Sen. Hillary Clinton: “So this race isn’t over yet. Neither of us has the total delegates it takes to win. And both Senator Obama and I believe that the delegates from Florida and Michigan should be seated. That is why I am carrying on, and if you give me a chance, Democrats, I’ll come back to West Virginia in the general election, and we’ll win this state, and we’ll win the White House.”
Obama, meanwhile, was in Missouri, where he continued to focus his remarks on Republican candidate John McCain.
Sen. Barack Obama: “The Bush-Cheney ticket won’t be up for reelection, but Bush-Cheney policies will, because John McCain has decided that he is running for George Bush’s third term in office. That’s what his campaign has been about, to offer the American people four more years of the same approach that has failed the American people over the last eight years.”
Democrats have scored another upset victory in a special congressional election. On Tuesday, Democratic candidate Travis Childers beat Republican Greg Davis for the vacated seat in Mississippi’s First Congressional District. The district had gone Republican since 1995. It was the third straight Democratic special election win this year. The string of Republican losses in conservative districts is seen as a sign of growing dissatisfaction with the Bush administration that could heavily affect the upcoming November elections.
The Colombian government has extradited fourteen paramilitary leaders to the United States for trial on drug charges. The unprecedented move comes as Colombian President Álvaro Uribe and the White House are seeking to win congressional approval of a controversial Colombian trade deal. Democrats have held up the agreement partly over human rights concerns. Uribe is also trying to diffuse allegations of his own ties to Colombian paramilitaries. The extraditions are drawing criticism, because they’ll allow the fourteen leaders to avoid charges for murders and other human rights abuses. They’ll be tried in the United States on drug charges at a time when the Bush administration has shown a willingness to reduce sentences in return for cooperation. José Miguel Vivanco of Human Rights Watch said, “These men are not going to be held accountable for the human rights violations they committed. Victims in Colombia will not be able to confront their tormentors and receive the reparations they deserve.”
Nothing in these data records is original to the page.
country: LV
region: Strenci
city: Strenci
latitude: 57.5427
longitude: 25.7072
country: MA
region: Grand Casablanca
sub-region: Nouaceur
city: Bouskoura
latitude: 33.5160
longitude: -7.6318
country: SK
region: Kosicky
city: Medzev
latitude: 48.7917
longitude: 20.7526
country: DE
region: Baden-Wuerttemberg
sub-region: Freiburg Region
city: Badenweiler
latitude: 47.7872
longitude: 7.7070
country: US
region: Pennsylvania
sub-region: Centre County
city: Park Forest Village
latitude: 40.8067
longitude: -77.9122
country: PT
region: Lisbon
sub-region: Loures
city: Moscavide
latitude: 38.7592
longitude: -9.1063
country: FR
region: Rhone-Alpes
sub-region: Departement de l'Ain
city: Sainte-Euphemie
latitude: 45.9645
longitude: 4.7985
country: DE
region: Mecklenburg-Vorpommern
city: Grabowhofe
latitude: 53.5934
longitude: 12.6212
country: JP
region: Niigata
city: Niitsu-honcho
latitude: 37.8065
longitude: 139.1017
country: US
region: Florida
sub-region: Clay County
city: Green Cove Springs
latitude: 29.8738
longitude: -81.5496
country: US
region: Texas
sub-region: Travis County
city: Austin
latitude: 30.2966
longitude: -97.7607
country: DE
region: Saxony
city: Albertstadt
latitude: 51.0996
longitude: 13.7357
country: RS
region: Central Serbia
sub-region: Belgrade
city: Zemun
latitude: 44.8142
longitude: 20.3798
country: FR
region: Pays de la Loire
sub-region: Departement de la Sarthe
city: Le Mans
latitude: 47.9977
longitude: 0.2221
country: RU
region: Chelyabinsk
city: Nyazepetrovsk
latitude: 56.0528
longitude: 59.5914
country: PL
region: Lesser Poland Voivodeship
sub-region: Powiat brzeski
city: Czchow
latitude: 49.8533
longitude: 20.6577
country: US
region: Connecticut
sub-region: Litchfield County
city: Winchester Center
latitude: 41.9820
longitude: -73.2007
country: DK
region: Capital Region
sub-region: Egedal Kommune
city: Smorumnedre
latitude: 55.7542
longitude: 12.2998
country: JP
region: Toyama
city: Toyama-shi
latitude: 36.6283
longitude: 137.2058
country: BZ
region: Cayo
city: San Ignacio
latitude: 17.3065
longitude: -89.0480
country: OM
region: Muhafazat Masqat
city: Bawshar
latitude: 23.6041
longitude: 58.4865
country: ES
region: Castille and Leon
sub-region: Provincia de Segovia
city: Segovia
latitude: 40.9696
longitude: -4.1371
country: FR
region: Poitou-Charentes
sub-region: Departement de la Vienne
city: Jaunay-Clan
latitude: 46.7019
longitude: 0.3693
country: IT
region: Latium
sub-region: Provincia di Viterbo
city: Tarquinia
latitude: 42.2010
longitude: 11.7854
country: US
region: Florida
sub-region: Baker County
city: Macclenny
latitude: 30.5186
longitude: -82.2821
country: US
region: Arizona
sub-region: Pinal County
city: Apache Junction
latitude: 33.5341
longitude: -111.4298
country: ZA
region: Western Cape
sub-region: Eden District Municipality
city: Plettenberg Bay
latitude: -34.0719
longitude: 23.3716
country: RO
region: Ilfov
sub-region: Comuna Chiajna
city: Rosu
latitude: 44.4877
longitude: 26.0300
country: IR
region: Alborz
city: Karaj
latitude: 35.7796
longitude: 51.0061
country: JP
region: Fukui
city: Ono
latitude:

In Italy, a judge has ruled Prime Minister Silvio Berlusconi and other top officials can be called to testify on the CIA kidnapping of the Egyptian cleric Abu Omar. Omar was seized on the streets of Milan in 2003 and taken to US bases in Italy and Germany before being sent to Egypt. There, he says, he was tortured during a four-year imprisonment. Twenty-six Americans and five Italians have been indicted in the case. In Egypt, Abu Omar said Berlusconi should be held responsible.
Abu Omar: “I think, without a doubt, that Berlusconi knew about this case, because this case touched upon the sovereignty of Italy, and if the head of the Italian military intelligence services was involved, he takes his decisions with direct permission from the head of state. And according to the employment hierarchy, Berlusconi has direct responsibility for this matter on the basis that the head of intelligence is his direct subordinate.”
Berlusconi would become the first head of state to testify over the CIA’s kidnapping and torture program.
And back in the United States, the Washington Post is reporting the US government has forcibly injected hundreds of foreign nationals with dangerous psychotropic drugs during their deportation. The involuntary drugs are normally used to treat serious psychiatric disorders. But they have been used on more than 250 deportees since 2003. The Immigration and Customs Enforcement agency was found to have repeatedly violated its own rules allowing sedation only if deportees suffer from mental illness or have become dangerously aggressive.